= ACTIVITY LIST =
**A)** Based on the passage on negligence below, decide whether each statement agrees with it: (i) the passage draws the reasonable man test from Vaughan v Menlove; (ii) the passage states that Peter found an alternative job after the accident; (iii) the passage states that a notice gave the depth of the pool. For each, answer yes or no and quote the deciding words.
**B)** From the passage on negligence below, extract word for word the part that opens with the words "It was held" and closes with "actions of Janelle.".

= TEXT FOR ANALYSIS =
After establishing that Janelle owed a duty of care, Peter is required to prove that there was a breach of duty of care. According to Vaughan v Menlove, 1837 case, the court would use reasonable man test or objective test i.e. whether the defendant have acted in the same manner as a person of ordinary prudence have acted in the similar situation and followed such standard of care (Scanlon, 2011). Thus, in the given case it can be seen that Janelle has not acted in a reasonable manner and hence, there is a breach of duty.
It was held in the case of Barnett v Chelsea & Kensington Hospital, 1969 that the breach of duty of care has caused injury, damage or loss to the party. Peter needs to prove that he would not have suffered injury or loss, if it had not been the actions of Janelle.
In the present case, the accident caused severe injuries to Peter – it led to amputation of his legs, caused extreme depression, agarophobia and anxiety. Moreover, he was unable to continue his profession as a standing comedian and cannot find alternative job (Gifford, 2010). Thus, he suffered actual and severe injury and damage as a result of accident caused by Janelle.
Thus, Janelle would be held liable to pay compensation to Peter for causing physical, emotional and economic loss to him.
In this case, Sully arranged a pool party for his son Trevor at her house. There was alcohol at the party and one of Trevor's friend named James drank too much and dived into the pool which caused him severe injuries that he is chained to wheelchair for the rest of his life. As the injury caused to James was due to negligence of Sully who was the host of the party as well as due to his own carelessness so in the given case, contributory negligence is applicable. James dived into the pool as he was not aware of the depth of the pool and there was no notice mentioning the same, therefore, Sully can be held responsible for this negligence (Ronglin, 2010). Also, James had several alcoholic drinks before diving, therefore, he himself was liable as per the case of Revill v Newbery, 1996. Thus, in the given case, Sully can use contributory negligence as a partial defence as she was responsible for not providing notice and taking reasonable care of her guests and James is liable for his own injuries as he dived into the pool after he was drunk. Emma, Trevor's younger sister was also injured in his birthday party as she slipped and lacerated her leg on one of the broken beer bottles that were lying around the pool area. The law of tort is not applicable in the given case as it is a family matter where mother failed to take reasonable care of her daughter.
It can be concluded on the grounds of laid down principles of Tort law and facts of the case that Janelle would be liable for compensation to Peter as injury was caused due to her negligence. She owed a duty of care which she breached and this caused severe physical, mental and economic injury and loss to Peter. In the other case, Sully would be partly liable as per the principle of contributory negligence where if the injury is caused due to negligent actions of both the parties, then, loss is apportioned between them. Therefore, Sully can use the defence of contributory negligence as the injury caused to James was due to carelessness of Sully as well as James himself. In the last case, Sully failed to take reasonable care of her daughter, Emma.

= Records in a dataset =
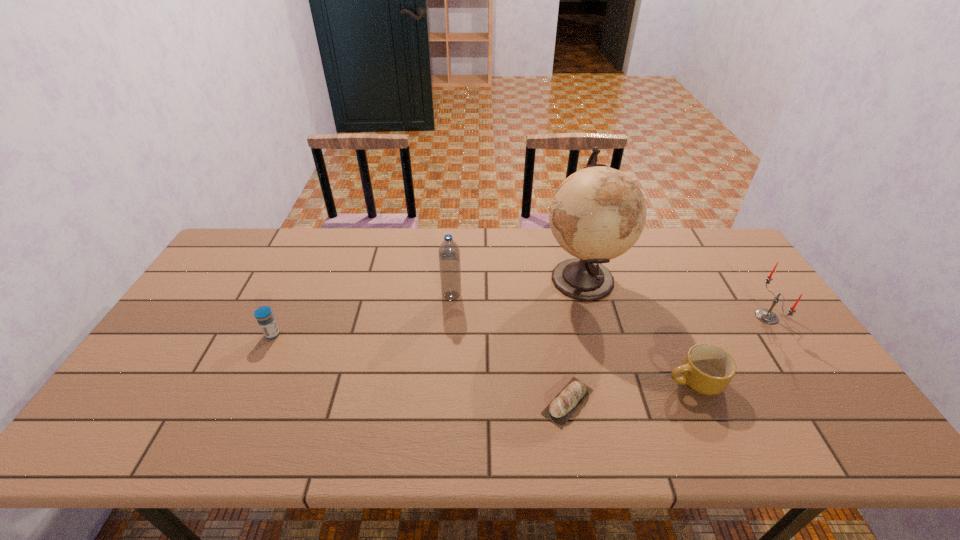
At what (x,y) coordinates should I click in order to perform the action: click on vacant region located on the front-facing side of the tallest object. Please return your answer as a coordinate pair (x, y). The height and width of the screenshot is (540, 960). Looking at the image, I should click on (475, 278).

The height and width of the screenshot is (540, 960). I want to click on blank space located 0.120m on the left of the water bottle, so click(402, 295).

Identify the location of vacant space located 0.380m on the front-facing side of the fourth shortest object. The image size is (960, 540). (626, 316).

At what (x,y) coordinates should I click in order to perform the action: click on free location located on the front-facing side of the fourth shortest object. Please return your answer as a coordinate pair (x, y). The height and width of the screenshot is (540, 960). Looking at the image, I should click on (687, 316).

Identify the location of vacant space located on the front-facing side of the fourth shortest object. (677, 316).

Where is `free space located 0.050m on the right of the leftmost object`? free space located 0.050m on the right of the leftmost object is located at coordinates (299, 334).

At what (x,y) coordinates should I click in order to perform the action: click on vacant region located 0.250m on the side with the handle of the second object from right to left. Please return your answer as a coordinate pair (x, y). The height and width of the screenshot is (540, 960). Looking at the image, I should click on (565, 382).

The height and width of the screenshot is (540, 960). What are the coordinates of `blank space located 0.350m on the side with the handle of the second object from right to left` in the screenshot? It's located at (526, 382).

At what (x,y) coordinates should I click in order to perform the action: click on free space located 0.290m on the side with the handle of the second object from right to left. Please return your answer as a coordinate pair (x, y). Looking at the image, I should click on (550, 382).

Image resolution: width=960 pixels, height=540 pixels. Find the location of `free location located on the back of the shortest object`. free location located on the back of the shortest object is located at coordinates (555, 328).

= ANSWERS PER TASK =
**A)**
(i) Yes: "According to Vaughan v Menlove, 1837 case, the court would use reasonable man test or objective test"
(ii) No: "he was unable to continue his profession as a standing comedian and cannot find alternative job"
(iii) No: "James dived into the pool as he was not aware of the depth of the pool and there was no notice mentioning the same"

**B)**
It was held in the case of Barnett v Chelsea & Kensington Hospital, 1969 that the breach of duty of care has caused injury, damage or loss to the party. Peter needs to prove that he would not have suffered injury or loss, if it had not been the actions of Janelle.